此时台上的擂主是小师弟谷贤昭,他入门的时日不长,平日总是埋头苦练,真实本领反而比一些油头粉面的师兄师姐要高,他连败数人,一时无人上台挑战。
此时韩三洪哼了一声,一闪身已跃上擂台,他身法轻灵,步履沉稳,在擂台上一站,不怒自威。谷贤昭一见上来挑战的是大师兄,未战便怯了三分,他知韩三洪的铁布衫极厉害,出手狠辣毫不容情。
谷贤昭抱拳躬身道:“小弟见过大师兄!小弟不是大师兄的对手。”
韩三洪哼了一声,说道:“今日是‘比武夺帅’,小师弟不必过谦,进招吧!”
谷贤昭道:“小弟再练十年也不及大师兄万一,小弟不敢在大师兄面前班门弄斧。”
韩三洪道:“上得这擂台哪有不动手之理?看招!”他话尤未了,已欺身直进右手疾抓谷贤昭前襟衣衫,谷贤昭自然而然运手相格。
韩三洪冷笑道:“还说不敢班门弄斧?这不弄上了么!”他不理谷贤昭的挡格,左手一抄,已抓住谷贤昭的腰带,嘿一声把谷贤昭整个举了起来,随即大喝一声,把谷贤昭掷下台去。谷贤昭哇啦啦的压倒了一张桌子,跌得甚是狼狈。
韩三洪这一下先声夺人,台下观战的五行门弟子无不耸然。
裁判喊了数声,五行门众弟子无人上台挑战韩三洪。
韩三洪甚是得意,他向四周团团一揖,微笑道:“众位师兄弟承让啦!”
裁判朗声道:“今年‘比武夺帅’决出的掌门是........”他话音未落,忽听见一把声音道:“慢!”众人一愕之际,只见一人影跃上擂台,众人定睛一瞧,来人正是骆龙骧。
韩三洪见是骆龙骧,脸上神色骤变,他说道:“今日乃本门‘比武夺帅’之日,这位骆少侠难道是来踢场子么?”
骆龙骧抱拳道:“在下也是来打擂的,向韩师兄讨教几招。”
韩三洪愠道:“你不是本门弟子,来打什么擂?分明来找碴!”
这时只听见叶知秋在台下朗声道:“台上这小子是老夫的关门弟子,叶某未及时给大家引见,在此向各位同门告罪了!”叶知秋在五行门中辈分极高,日前又出手救了本门,众人对他所言虽觉突兀,然而又不得不信。

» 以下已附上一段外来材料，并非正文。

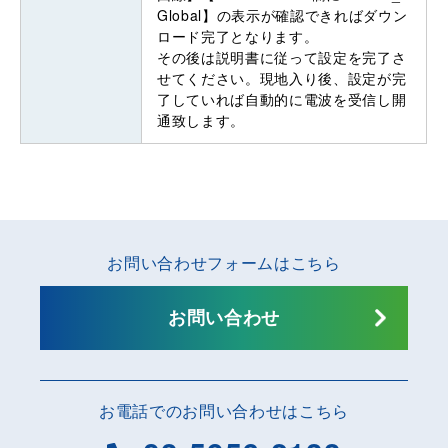
Global】の表示が確認できればダウン
ロード完了となります。
その後は説明書に従って設定を完了さ
せてください。現地入り後、設定が完
了していれば自動的に電波を受信し開
通致します。
お問い合わせフォームはこちら
お問い合わせ
お電話でのお問い合わせはこちら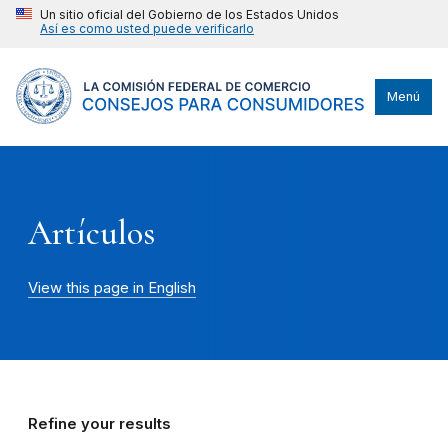
Un sitio oficial del Gobierno de los Estados Unidos
Así es como usted puede verificarlo
Menú
Artículos
View this page in English
Refine your results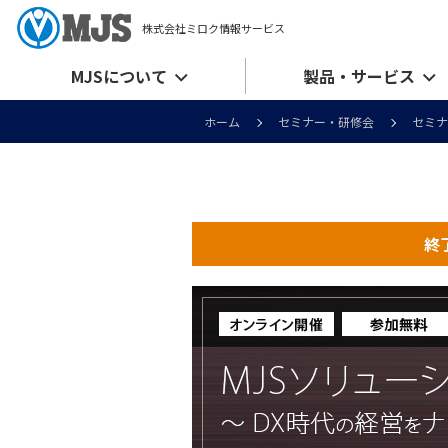
株式会社ミロク情報サービス
MJSについて
製品・サービス
ホーム
セミナー・研修会
セミ
終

韩三洪道:“好!在下便领教阁下高招,但在下有言在先,今日比武需得用本门功夫,如果哪位用些旁门左道的功夫,即使赢了在下,本门数千弟子也是不依的。”他自诩对本门功夫稔熟之极,旁人断难赢他。
骆龙骧道:“韩师兄说的在理,在下便依韩师兄。”
韩三洪道:“请!”
骆龙骧道:“韩师兄请!”
韩三洪急进三步,双拳向骆龙骧击来。骆龙骧侧身闪过,连让韩三洪三招。骆龙骧是叶知秋的弟子,若论辈分实比韩三洪要高出许多,但他为人谦厚,仍依足师门之礼出手让招。